_Provided data_.
┄┄┄┄┄┄┄┄┄┄┄┄┄┄┄┄┄┄┄┄
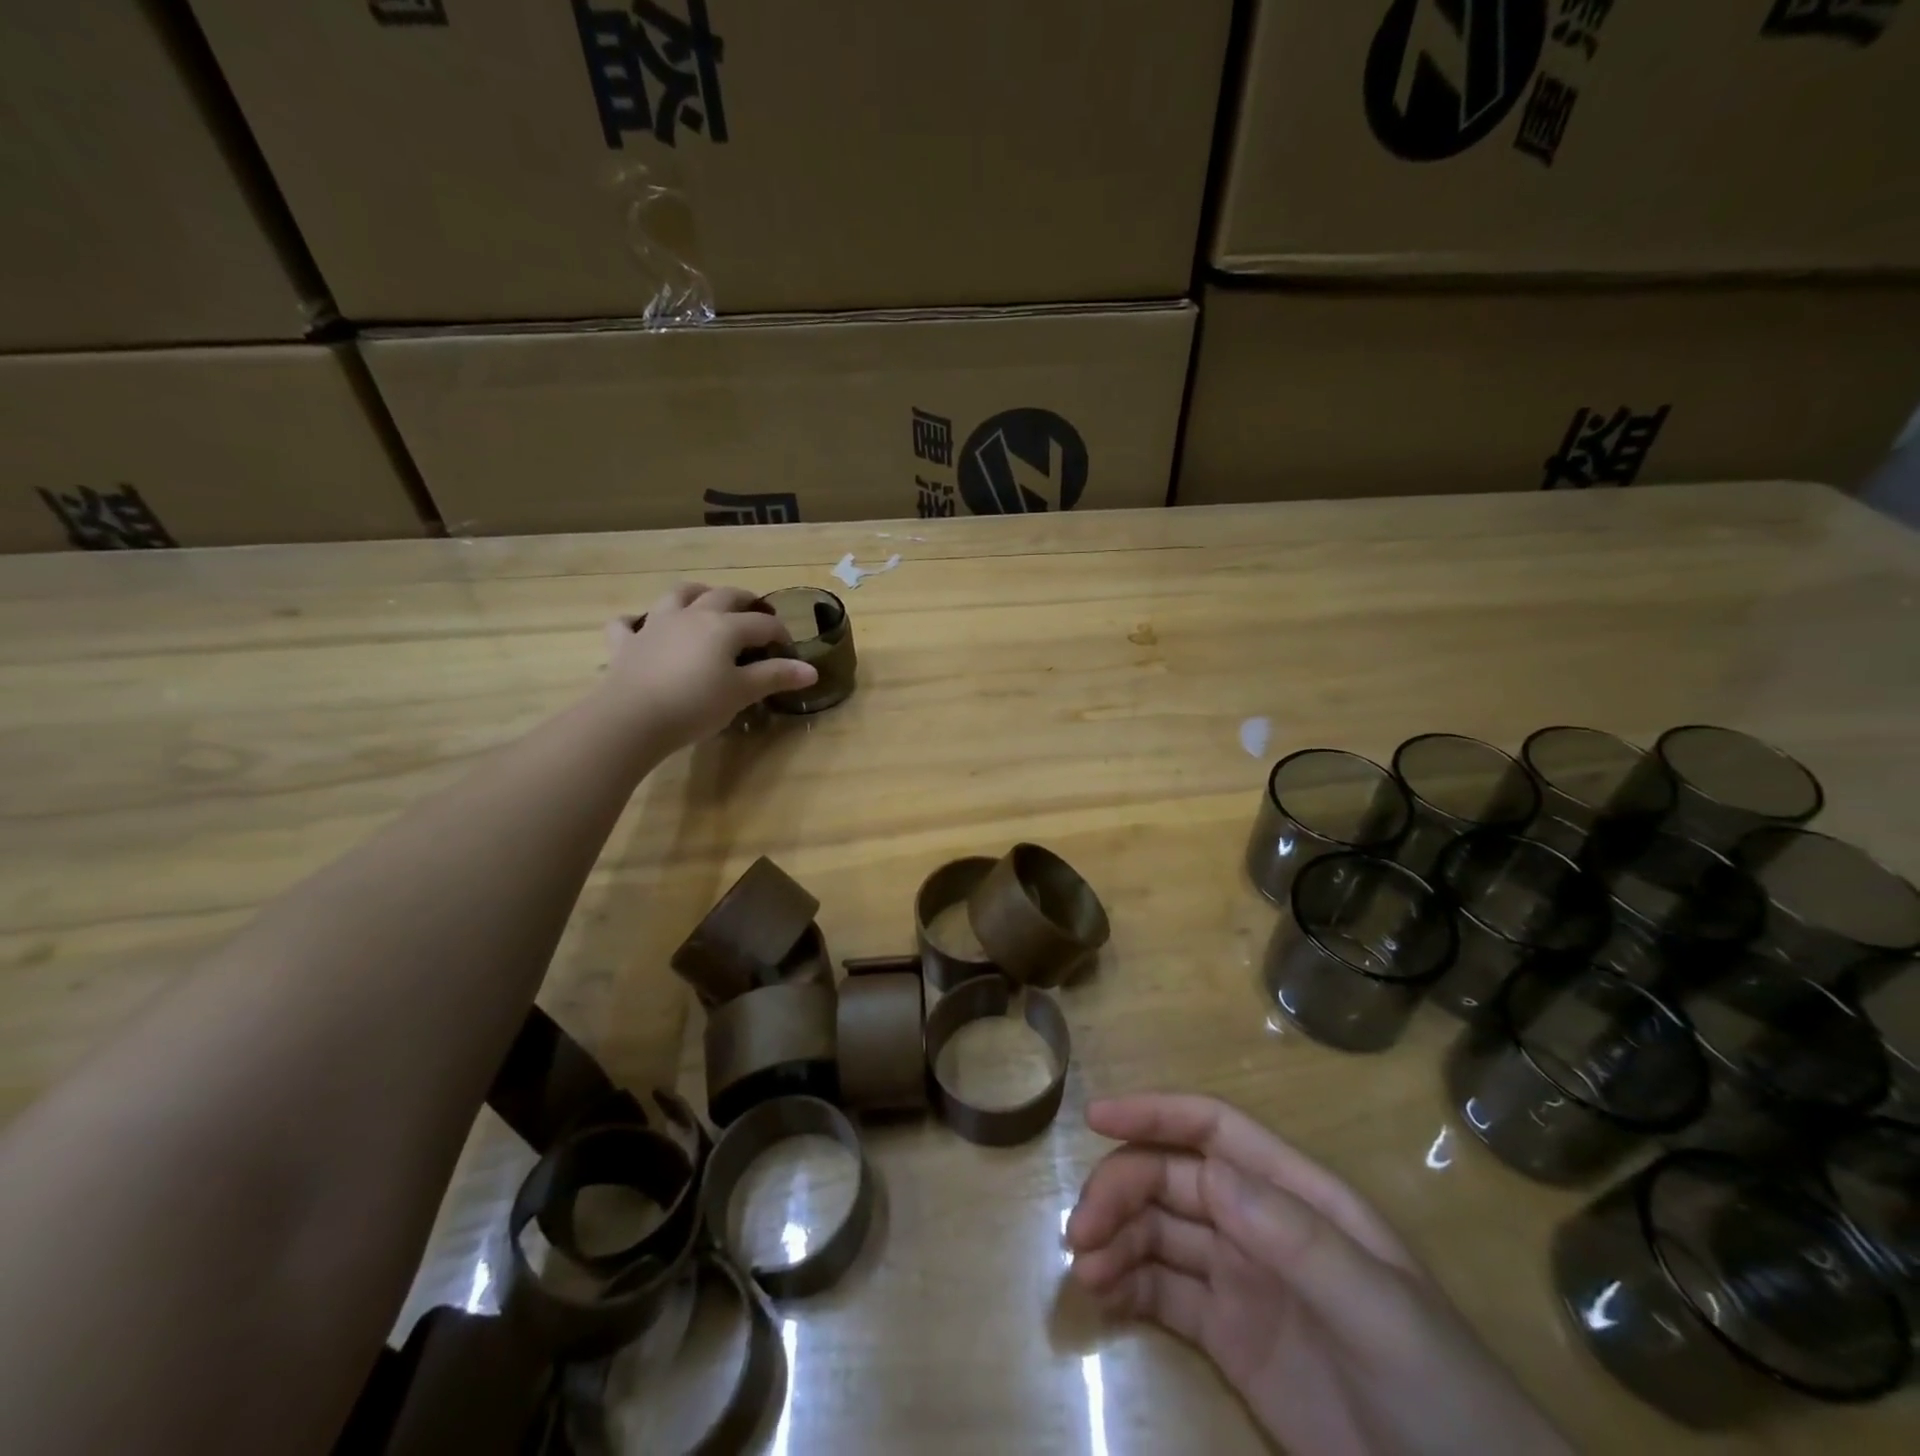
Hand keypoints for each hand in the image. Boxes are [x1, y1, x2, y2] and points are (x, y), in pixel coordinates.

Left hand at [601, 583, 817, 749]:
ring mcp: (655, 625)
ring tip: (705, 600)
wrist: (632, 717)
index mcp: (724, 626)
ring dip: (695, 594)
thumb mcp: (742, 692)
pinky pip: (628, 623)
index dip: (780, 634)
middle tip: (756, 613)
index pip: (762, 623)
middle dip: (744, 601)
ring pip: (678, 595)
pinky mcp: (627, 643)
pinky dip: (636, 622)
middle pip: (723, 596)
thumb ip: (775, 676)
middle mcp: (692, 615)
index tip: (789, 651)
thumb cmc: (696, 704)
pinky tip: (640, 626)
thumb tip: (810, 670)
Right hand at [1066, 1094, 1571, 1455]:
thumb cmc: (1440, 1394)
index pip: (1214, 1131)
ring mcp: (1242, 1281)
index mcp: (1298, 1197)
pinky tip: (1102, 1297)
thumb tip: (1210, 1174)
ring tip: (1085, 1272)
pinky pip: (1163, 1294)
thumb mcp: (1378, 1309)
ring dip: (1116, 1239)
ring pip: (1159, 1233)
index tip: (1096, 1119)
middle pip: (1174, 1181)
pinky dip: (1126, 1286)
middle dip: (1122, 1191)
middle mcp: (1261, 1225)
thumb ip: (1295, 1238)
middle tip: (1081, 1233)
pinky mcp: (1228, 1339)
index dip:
┄┄┄┄┄┄┄┄┄┄┄┄┄┄┄┄┄┄┄┄
_Your task_. Print the material precisely as given, dropping any images it holds.

_Output for this exercise_.
Hand keypoints for each hand in the image. Boxes are [x1, y1, x2, y2] and points are (x, y), in pixel coordinates.

Left hand at [601, 583, 817, 749]:
ring mcp: (655, 625)
ring tip: (705, 600)
wrist: (632, 717)
index mcp: (724, 626)
ring dip: (695, 594)
thumb mcp: (742, 692)
pinky pip: (628, 623)
index dip: (780, 634)
middle tip: (756, 613)
index pip: (762, 623)
middle dip: (744, 601)
ring pip: (678, 595)
pinky mcp: (627, 643)
pinky dip: (636, 622)
middle pip: (723, 596)
thumb ip: (775, 676)
middle mcp: (692, 615)
index tip: (789, 651)
thumb cmc: (696, 704)
pinky tip: (640, 626)
thumb tip: (810, 670)
Right hand at [1066, 1094, 1571, 1455]:
thumb cmc: (1440, 1394)
index pip: (1214, 1131)
ring mcp: (1242, 1281)
index mcp: (1298, 1197)
pinky tip: (1102, 1297)
thumb tip: (1210, 1174)
ring tip: (1085, 1272)
pinky pip: (1163, 1294)
thumb mcp: (1378, 1309)
ring dip: (1116, 1239)
ring pip: (1159, 1233)
index tip: (1096, 1119)
middle pip: (1174, 1181)
pinky dip: (1126, 1286)
middle dip: (1122, 1191)
middle mcp: (1261, 1225)
thumb ip: (1295, 1238)
middle tip: (1081, 1233)
pinky mcp: (1228, 1339)
index dip:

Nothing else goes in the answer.